# [THE TASK]
Your task is to copy each line in the listing that includes the word "available".

# [DATA SHOWN]
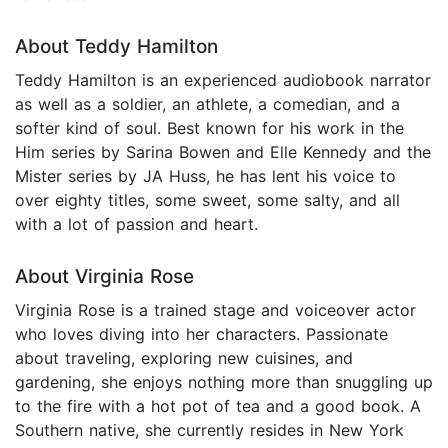
About Teddy Hamilton
Teddy Hamilton is an experienced audiobook narrator
as well as a soldier, an athlete, a comedian, and a
softer kind of soul. Best known for his work in the
Him series by Sarina Bowen and Elle Kennedy and the
Mister series by JA Huss, he has lent his voice to
over eighty titles, some sweet, some salty, and all
with a lot of passion and heart.
About Virginia Rose
Virginia Rose is a trained stage and voiceover actor
who loves diving into her characters. Passionate
about traveling, exploring new cuisines, and
gardening, she enjoys nothing more than snuggling up
to the fire with a hot pot of tea and a good book. A
Southern native, she currently resides in New York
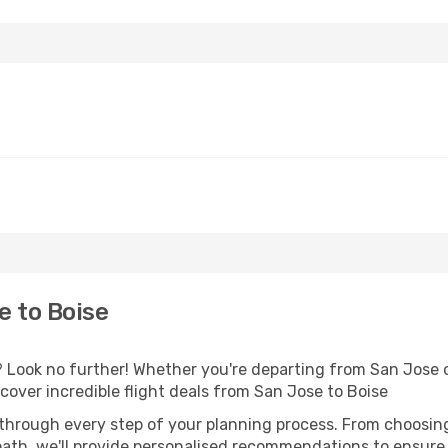
e to Boise
Look no further! Whether you're departing from San Jose or
over incredible flight deals from San Jose to Boise
 through every step of your planning process. From choosi
th, we'll provide personalised recommendations to ensure y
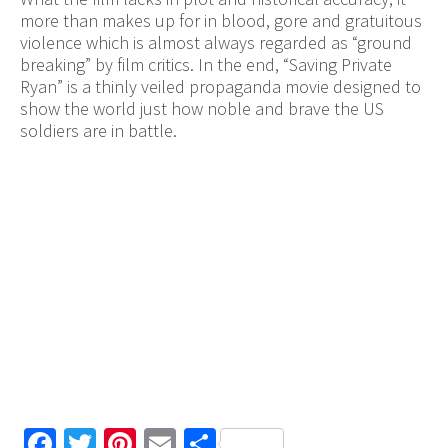
more than makes up for in blood, gore and gratuitous
violence which is almost always regarded as “ground
breaking” by film critics. In the end, “Saving Private
Ryan” is a thinly veiled propaganda movie designed to
show the world just how noble and brave the US
soldiers are in battle.
Facebook
Twitter
Pinterest
Email
Share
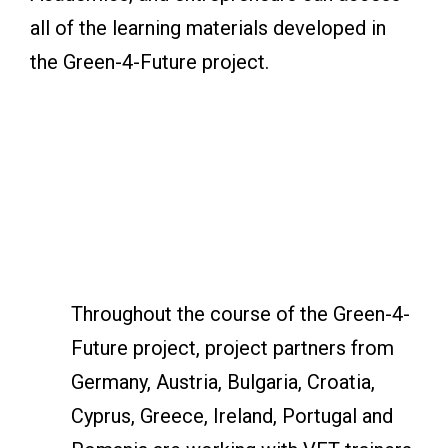
all of the learning materials developed in
the Green-4-Future project.
Throughout the course of the Green-4-
Future project, project partners from
Germany, Austria, Bulgaria, Croatia,
Cyprus, Greece, Ireland, Portugal and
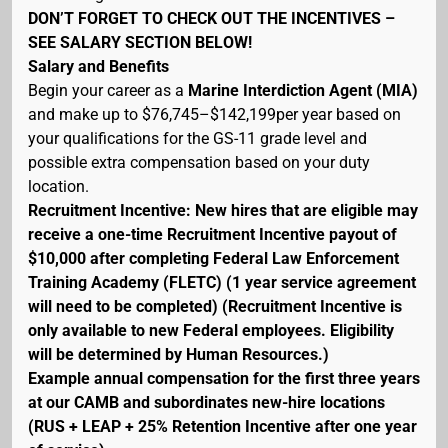
DON’T FORGET TO CHECK OUT THE INCENTIVES –
SEE SALARY SECTION BELOW!
Salary and Benefits
Begin your career as a
Marine Interdiction Agent (MIA)
and make up to $76,745–$142,199per year based on
your qualifications for the GS-11 grade level and
possible extra compensation based on your duty
location.
Recruitment Incentive: New hires that are eligible may
receive a one-time Recruitment Incentive payout of
$10,000 after completing Federal Law Enforcement
Training Academy (FLETC) (1 year service agreement
will need to be completed) (Recruitment Incentive is
only available to new Federal employees. Eligibility
will be determined by Human Resources.)
Example annual compensation for the first three years
at our CAMB and subordinates new-hire locations
(RUS + LEAP + 25% Retention Incentive after one year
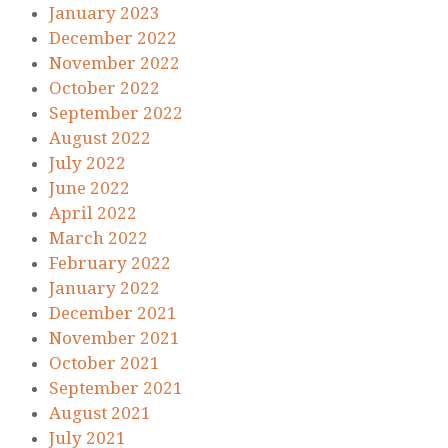
January 2023
December 2022
November 2022
October 2022
September 2022
August 2022
July 2022
June 2022
April 2022
March 2022
February 2022
January 2022
December 2021
November 2021
October 2021
September 2021
August 2021
July 2021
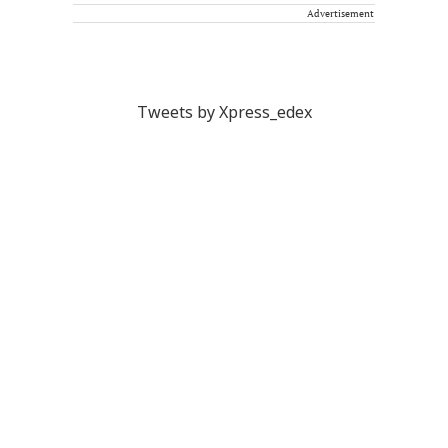
Advertisement
Tweets by Xpress_edex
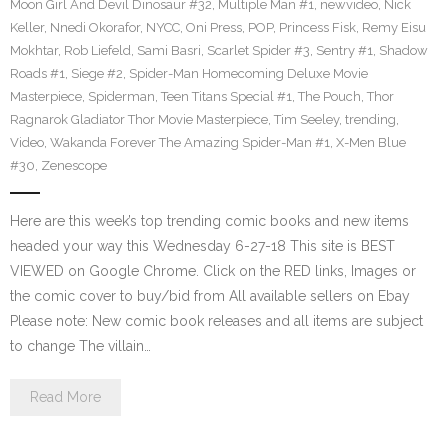
Moon Girl And Devil Dinosaur #32
,
Multiple Man #1
,
newvideo
,
Nick
Keller
,
Nnedi Okorafor
,
NYCC
,
Oni Press
,
POP
,
Princess Fisk
,
Remy Eisu
Mokhtar
,
Rob Liefeld
,
Sami Basri
,
Scarlet Spider #3
,
Sentry #1
,
Shadow
Roads #1
,
Siege #2
,
Spider-Man Homecoming Deluxe Movie
Masterpiece
,
Spiderman
,
Teen Titans Special #1
,
The Pouch
,
Thor
Ragnarok Gladiator Thor Movie Masterpiece
,
Tim Seeley
,
trending
,
Video
,
Wakanda Forever The Amazing Spider-Man #1
,
X-Men Blue
#30
,
Zenescope
Here are this week’s top trending comic books and new items
headed your way this Wednesday 6-27-18 This site is BEST
VIEWED on Google Chrome. Click on the RED links, Images or
the comic cover to buy/bid from All available sellers on Ebay
Please note: New comic book releases and all items are subject
to change The villain…
Read More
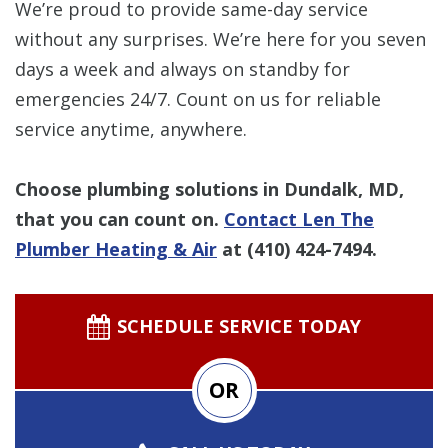
We’re proud to provide same-day service
without any surprises. We’re here for you seven
days a week and always on standby for
emergencies 24/7. Count on us for reliable
service anytime, anywhere.
Choose plumbing solutions in Dundalk, MD,
that you can count on.
Contact Len The
Plumber Heating & Air
at
(410) 424-7494
.
SCHEDULE SERVICE TODAY
OR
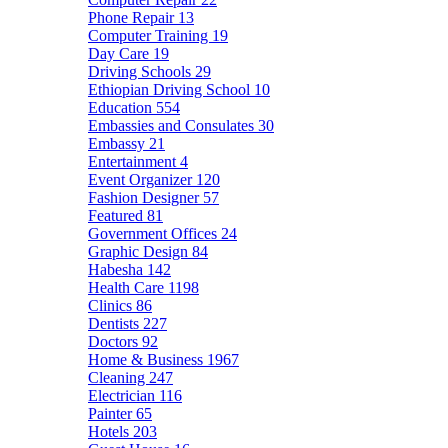
Phone Repair
13
Computer Training
19
Day Care
19
Driving Schools
29
Ethiopian Driving School
10
Education
554
Embassies and Consulates
30
Embassy
21
Entertainment
4
Event Organizer
120
Fashion Designer
57
Featured
81
Government Offices
24
Graphic Design
84
Habesha
142
Health Care
1198
Clinics
86
Dentists
227
Doctors
92
Home & Business
1967
Cleaning
247
Electrician
116
Painter
65
Hotels
203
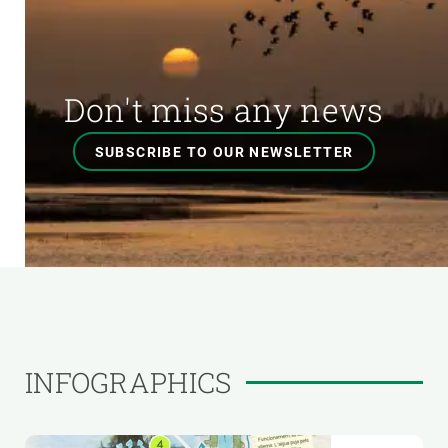
Don't miss any news
SUBSCRIBE TO OUR NEWSLETTER
INFOGRAPHICS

# [FINISHED EXERCISE]
only available to new Federal employees. Eligibility
the comic cover to buy/bid from All available sellers on Ebay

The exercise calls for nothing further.